- [What is expected] The data below holds the lines to copy: everything from the line containing "- wall clock [659,51,710,103]" to the line containing "- wall art [404,174,436,216]", both ends included, set down exactly.

- [Data for this exercise]

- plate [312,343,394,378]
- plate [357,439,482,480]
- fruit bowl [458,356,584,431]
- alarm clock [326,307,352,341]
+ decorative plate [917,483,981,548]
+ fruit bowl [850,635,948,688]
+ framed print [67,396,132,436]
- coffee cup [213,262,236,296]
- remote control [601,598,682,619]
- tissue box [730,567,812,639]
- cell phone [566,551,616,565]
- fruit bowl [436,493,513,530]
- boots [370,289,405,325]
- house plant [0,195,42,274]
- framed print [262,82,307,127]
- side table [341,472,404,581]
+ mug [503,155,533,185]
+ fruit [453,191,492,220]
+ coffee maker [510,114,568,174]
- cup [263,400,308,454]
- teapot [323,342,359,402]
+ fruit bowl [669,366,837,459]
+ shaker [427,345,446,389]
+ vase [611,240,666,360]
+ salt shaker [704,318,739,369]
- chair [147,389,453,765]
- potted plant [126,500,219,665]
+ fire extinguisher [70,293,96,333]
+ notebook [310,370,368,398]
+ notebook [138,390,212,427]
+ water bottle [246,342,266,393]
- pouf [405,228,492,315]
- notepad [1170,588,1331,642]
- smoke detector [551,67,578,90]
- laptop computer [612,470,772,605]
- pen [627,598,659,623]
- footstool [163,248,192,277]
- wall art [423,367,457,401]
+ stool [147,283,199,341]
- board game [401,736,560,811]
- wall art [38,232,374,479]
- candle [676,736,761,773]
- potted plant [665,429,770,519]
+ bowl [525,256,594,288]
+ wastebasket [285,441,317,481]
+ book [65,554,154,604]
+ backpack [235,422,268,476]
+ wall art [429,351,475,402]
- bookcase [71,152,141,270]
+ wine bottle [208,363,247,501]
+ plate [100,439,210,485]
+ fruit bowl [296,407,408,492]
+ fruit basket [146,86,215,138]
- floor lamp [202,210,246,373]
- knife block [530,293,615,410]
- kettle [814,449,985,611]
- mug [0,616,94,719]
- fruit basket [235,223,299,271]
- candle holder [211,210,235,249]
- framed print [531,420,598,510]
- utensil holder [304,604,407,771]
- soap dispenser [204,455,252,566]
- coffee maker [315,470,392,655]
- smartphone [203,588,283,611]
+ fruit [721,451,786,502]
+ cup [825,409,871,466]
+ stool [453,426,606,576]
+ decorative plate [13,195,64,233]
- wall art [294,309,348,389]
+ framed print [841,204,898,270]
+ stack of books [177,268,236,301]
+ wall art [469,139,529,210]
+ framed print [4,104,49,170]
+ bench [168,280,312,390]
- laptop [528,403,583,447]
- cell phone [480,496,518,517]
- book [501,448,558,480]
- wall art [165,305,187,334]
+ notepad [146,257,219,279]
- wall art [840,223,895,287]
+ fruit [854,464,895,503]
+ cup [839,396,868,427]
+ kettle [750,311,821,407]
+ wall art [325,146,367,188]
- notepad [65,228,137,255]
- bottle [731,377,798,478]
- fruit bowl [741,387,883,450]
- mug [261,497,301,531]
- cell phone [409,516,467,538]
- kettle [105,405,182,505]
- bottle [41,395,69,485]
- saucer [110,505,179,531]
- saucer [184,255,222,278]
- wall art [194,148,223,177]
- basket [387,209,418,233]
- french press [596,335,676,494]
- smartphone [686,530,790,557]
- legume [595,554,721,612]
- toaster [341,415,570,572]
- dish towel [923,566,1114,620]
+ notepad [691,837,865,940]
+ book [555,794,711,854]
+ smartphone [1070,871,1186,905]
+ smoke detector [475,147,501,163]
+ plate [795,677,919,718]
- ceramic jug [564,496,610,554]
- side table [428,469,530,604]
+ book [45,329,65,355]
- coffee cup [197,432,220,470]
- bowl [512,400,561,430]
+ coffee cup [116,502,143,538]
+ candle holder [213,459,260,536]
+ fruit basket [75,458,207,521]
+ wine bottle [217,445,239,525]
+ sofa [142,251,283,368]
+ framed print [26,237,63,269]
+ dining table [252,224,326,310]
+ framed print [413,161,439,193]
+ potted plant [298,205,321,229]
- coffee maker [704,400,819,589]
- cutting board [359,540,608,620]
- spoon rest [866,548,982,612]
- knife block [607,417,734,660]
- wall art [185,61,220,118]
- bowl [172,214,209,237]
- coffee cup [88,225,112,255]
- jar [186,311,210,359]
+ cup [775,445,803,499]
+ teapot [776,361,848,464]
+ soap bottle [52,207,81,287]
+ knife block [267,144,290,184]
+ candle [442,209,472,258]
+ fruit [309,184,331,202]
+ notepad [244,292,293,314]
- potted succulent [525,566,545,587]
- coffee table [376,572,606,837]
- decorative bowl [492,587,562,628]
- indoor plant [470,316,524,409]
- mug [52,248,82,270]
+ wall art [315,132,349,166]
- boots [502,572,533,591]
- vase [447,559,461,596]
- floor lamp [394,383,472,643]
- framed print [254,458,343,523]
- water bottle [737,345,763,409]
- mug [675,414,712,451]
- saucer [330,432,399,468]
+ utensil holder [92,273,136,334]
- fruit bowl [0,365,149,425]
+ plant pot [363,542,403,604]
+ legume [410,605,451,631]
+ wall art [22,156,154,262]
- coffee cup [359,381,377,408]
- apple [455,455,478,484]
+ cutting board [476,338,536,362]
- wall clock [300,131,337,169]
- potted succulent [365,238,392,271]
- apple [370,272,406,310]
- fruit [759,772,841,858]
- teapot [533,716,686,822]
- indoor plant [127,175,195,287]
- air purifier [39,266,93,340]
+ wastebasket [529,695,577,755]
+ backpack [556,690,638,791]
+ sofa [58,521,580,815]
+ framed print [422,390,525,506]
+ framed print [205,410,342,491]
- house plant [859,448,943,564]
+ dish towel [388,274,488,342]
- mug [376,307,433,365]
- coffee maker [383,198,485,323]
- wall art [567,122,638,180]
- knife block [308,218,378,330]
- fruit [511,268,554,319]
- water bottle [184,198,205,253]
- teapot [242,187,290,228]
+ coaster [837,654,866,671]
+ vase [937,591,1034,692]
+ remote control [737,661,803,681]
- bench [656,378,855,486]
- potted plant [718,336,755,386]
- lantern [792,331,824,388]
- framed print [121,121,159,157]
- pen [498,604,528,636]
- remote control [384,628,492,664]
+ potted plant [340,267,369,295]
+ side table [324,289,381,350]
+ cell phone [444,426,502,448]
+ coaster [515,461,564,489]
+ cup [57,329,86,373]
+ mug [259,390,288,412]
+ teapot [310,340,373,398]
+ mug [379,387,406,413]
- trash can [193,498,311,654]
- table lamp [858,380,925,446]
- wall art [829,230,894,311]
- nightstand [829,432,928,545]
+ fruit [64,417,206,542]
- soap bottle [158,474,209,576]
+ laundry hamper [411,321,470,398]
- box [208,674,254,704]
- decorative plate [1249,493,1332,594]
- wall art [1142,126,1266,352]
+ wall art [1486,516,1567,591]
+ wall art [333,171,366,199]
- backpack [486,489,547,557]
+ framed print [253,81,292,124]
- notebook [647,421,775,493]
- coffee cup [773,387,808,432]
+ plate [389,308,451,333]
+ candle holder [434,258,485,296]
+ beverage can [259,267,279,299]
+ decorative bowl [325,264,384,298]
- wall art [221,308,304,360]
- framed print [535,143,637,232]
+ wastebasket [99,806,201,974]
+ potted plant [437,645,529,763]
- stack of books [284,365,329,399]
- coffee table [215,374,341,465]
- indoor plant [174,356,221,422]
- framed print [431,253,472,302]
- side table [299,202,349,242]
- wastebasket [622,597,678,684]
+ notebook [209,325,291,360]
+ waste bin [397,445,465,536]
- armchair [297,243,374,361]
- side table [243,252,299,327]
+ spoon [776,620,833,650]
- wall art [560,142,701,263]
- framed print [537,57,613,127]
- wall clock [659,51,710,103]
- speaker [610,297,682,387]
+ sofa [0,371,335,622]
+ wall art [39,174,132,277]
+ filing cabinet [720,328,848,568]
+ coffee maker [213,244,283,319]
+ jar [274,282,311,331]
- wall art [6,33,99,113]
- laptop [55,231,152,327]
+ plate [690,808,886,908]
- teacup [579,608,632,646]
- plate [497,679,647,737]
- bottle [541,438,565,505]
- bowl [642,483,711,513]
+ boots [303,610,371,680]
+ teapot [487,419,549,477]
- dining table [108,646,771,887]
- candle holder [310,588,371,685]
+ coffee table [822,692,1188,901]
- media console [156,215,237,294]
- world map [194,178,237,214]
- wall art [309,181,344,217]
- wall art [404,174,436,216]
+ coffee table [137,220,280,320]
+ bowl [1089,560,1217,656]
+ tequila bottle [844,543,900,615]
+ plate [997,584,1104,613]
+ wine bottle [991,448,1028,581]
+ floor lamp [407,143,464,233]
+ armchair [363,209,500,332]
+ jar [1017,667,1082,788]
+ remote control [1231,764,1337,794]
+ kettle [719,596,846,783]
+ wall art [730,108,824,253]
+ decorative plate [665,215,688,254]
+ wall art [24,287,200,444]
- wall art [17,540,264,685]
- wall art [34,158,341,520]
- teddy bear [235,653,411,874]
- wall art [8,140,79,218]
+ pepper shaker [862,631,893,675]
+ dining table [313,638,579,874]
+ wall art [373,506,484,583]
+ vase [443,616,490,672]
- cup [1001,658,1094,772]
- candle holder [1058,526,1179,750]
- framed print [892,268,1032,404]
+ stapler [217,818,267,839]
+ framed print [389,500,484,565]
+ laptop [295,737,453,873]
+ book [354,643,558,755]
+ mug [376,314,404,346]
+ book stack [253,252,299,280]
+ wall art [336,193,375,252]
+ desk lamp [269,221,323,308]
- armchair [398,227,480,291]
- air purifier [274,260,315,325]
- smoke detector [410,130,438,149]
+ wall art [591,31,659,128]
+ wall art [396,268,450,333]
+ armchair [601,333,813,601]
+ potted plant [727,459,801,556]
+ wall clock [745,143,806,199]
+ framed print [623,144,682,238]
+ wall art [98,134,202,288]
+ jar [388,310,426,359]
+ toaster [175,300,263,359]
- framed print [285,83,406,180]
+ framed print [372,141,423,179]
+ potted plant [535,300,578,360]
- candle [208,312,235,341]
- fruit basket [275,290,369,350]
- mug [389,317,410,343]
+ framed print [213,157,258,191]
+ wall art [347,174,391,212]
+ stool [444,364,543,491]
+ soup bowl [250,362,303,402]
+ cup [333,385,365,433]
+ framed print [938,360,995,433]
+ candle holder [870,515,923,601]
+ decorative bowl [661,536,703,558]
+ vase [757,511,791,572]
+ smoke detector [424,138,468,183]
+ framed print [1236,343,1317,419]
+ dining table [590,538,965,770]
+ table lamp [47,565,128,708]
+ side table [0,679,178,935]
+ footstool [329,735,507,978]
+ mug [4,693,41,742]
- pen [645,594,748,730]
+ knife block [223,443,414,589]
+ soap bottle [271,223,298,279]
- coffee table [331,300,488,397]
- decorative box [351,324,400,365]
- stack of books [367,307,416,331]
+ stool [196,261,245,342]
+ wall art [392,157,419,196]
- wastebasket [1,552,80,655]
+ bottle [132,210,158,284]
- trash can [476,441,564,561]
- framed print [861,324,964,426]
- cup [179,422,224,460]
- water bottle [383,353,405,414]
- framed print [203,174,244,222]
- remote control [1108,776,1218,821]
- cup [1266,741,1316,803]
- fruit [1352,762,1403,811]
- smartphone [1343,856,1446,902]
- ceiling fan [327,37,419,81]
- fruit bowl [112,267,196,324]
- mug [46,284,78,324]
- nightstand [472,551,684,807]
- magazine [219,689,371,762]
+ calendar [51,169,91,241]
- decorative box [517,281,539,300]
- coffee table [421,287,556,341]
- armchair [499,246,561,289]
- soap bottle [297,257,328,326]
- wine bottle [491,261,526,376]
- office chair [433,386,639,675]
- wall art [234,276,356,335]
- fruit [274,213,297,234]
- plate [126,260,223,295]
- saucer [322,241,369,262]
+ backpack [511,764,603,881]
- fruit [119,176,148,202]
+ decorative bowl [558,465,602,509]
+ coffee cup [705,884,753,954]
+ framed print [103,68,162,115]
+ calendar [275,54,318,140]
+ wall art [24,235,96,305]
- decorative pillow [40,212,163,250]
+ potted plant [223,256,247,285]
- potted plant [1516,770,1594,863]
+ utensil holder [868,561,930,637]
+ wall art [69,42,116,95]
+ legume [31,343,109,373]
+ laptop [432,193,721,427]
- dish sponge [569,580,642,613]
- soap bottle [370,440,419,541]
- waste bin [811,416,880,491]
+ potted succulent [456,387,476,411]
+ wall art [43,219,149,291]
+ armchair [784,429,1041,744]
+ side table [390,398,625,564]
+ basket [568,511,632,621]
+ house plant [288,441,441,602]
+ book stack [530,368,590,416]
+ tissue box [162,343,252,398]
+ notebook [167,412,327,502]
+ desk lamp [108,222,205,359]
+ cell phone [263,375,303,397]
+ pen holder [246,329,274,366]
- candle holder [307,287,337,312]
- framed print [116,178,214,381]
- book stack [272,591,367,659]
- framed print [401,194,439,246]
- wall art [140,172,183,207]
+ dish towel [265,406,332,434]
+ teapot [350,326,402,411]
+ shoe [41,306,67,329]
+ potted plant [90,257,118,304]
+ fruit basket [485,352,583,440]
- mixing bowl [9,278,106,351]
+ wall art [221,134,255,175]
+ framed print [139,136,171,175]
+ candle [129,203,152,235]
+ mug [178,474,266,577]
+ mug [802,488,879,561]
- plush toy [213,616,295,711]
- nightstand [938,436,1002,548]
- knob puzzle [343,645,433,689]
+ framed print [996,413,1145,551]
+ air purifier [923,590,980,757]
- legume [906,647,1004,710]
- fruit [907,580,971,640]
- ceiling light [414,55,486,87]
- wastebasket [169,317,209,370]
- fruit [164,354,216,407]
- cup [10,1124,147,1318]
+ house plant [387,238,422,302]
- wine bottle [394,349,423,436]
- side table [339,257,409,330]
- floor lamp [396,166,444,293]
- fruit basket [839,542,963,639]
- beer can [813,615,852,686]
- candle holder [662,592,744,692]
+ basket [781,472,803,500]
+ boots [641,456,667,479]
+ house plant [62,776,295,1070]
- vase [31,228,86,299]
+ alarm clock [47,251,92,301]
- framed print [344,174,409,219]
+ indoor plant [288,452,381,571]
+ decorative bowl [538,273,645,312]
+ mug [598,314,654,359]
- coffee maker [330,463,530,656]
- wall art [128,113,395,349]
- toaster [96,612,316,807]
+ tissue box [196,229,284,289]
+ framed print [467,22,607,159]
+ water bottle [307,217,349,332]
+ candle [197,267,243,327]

- [Answer to this problem]
- wall clock [659,51,710,103]
- speaker [610,297,682,387]
+ sofa [0,371,335,622]
+ wall art [39,174,132,277]
+ filing cabinet [720,328,848,568]
+ coffee maker [213,244,283,319]
+ jar [274,282,311,331]
- wall art [6,33,99,113]
- laptop [55,231,152,327]
+ plate [690,808,886,908]
- teacup [579,608,632,646]
- plate [497,679,647,737]
- bottle [541,438,565,505]
- bowl [642,483,711,513]
+ boots [303,610,371,680]
+ teapot [487,419,549,477]
- dining table [108,646,771,887]
- candle holder [310,588,371,685]
+ coffee table [822,692,1188,901]
- media console [156,215,237,294]
- world map [194,178,237,214]
- wall art [309,181,344,217]
- wall art [404,174,436,216]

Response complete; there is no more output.